As e-learning evolves, one welcome trend is the movement away from large formal courses and towards more informal methods – providing support to your learners by any means necessary. Open source tools like Moodle offer very cost-effective ways of providing what one expert has called ‘surround sound’ support to learners. One of the more cost effective and high-touch ways of supporting learners is through online tutoring.
What’s an online tutor?
An online tutor (sometimes called an e-tutor, e-coach or e-moderator – catchy, no?) is there to support and facilitate a learning experience – potentially without ever meeting the learners. An online tutor can add extra value to the overall learning experience.

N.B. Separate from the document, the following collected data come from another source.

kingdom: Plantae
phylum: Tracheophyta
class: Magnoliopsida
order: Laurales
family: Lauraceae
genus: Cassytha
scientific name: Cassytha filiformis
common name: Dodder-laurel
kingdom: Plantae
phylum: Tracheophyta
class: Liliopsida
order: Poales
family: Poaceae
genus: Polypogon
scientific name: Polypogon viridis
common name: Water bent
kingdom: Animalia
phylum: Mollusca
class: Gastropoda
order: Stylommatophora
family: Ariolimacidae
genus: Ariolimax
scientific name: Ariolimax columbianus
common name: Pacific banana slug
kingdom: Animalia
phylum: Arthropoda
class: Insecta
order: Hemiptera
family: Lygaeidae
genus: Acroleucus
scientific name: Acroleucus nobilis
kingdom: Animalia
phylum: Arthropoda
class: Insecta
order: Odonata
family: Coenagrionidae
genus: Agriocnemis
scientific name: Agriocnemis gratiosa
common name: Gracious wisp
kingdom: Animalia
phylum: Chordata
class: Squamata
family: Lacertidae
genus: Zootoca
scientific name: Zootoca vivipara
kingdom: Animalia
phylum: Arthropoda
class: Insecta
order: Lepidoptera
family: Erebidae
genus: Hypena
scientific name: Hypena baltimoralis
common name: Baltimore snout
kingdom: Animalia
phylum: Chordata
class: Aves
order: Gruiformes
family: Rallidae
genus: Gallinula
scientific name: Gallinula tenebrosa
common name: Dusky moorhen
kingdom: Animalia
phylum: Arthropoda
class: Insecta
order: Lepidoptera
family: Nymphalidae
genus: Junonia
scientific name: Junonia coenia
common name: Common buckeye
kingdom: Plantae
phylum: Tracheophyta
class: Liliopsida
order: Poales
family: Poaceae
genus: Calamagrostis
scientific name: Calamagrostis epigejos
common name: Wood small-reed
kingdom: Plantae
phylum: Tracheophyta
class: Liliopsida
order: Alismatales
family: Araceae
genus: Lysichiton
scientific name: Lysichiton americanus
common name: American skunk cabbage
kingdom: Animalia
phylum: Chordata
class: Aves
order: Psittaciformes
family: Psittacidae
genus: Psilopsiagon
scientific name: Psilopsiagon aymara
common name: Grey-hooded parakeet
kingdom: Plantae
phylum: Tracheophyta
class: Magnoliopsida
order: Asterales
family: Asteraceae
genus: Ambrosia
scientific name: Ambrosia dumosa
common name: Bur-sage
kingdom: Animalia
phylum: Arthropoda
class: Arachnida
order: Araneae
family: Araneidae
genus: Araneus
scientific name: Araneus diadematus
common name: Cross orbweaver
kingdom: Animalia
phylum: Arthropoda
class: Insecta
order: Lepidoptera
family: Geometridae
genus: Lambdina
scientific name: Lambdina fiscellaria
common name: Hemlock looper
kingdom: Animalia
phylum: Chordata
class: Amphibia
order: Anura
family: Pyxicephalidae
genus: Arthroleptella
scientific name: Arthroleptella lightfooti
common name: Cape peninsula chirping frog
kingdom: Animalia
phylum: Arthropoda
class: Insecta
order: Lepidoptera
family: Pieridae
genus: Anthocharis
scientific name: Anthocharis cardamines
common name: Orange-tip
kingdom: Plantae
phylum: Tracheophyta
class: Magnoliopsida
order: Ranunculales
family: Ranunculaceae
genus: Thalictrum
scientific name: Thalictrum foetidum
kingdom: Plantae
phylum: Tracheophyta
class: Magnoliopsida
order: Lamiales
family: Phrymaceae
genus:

Online tutors support learners by:
• Responding to learners’ queries and providing subject matter expertise
• Initiating learning activities for individuals or groups of learners
• Providing feedback on tasks submitted, informally or as part of formal assessment
• Coaching and counselling learners
• Moderating and contributing to online discussions and live chat.
Talk is cheap
Open source tools like Moodle are the online tutor’s best friend. They provide you with options for running discussion forums, live chat, assignment reviews, one-to-one messaging and setting up groups. Adding an open source webinar tool like DimDim can further increase your reach at no extra cost. The tools are free – but your time is not, so use it wisely to provide focused and useful support for learners.
Top tips for tutoring
- Always put yourself in your learner’s shoes. Find out when they like to go online and what kind of support they would like from you; treat them as individuals. Seek feedback on what’s working for them in terms of support.
- Start modestly. Too many different channels of communication can cause confusion and key messages could get lost. Start small with some simple communication, e.g. one discussion forum, and expand at your learner’s pace.
- Keep things fresh with new inputs. As you build up momentum, think of yourself as the host of a daily show. You’ve got to keep the format fresh. Invite guest experts to join discussions and answer questions or maybe break up your discussions with a quick real-time chat at a set time each week. Add a weekly blog with valuable insights. Keep adding value.
- Provoke intelligent responses. Make your activities or tasks thought-provoking – get people to want to come back with comments. Set calls to action.
- Be flexible – it’s a dialogue. When moderating discussion forums, rather than having a fixed agenda, follow the flow of the conversations while you guide everyone to the end goal.
- Be realistic: don’t expect too much. Even two or three well-articulated contributions is a fairly good response rate for learners in most settings.
- Don’t worry if some people don’t participate fully. Accept the fact that some people prefer to ‘lurk’, i.e. not contribute. You cannot force involvement, and if they are learning through this observation, so what?
- Encourage and motivate by responding to learners who contribute. Try to encourage contributions by praising people for sharing their ideas. Learners will take their cue from the online etiquette you follow.
- Keep it informal and relaxed. Let people know that perfect grammar and typing are much less important than making their meaning clear – especially in live chat and discussion forums.
- Be patient. Be prepared to wait several days for replies or comments – don’t push too hard and don’t fill every silence in discussions with moderator contributions.
Set yourself up as an online tutor to add value to your online learning. It’s quick and easy to set up, and a well-thought-out pilot could take your learning model in a new direction.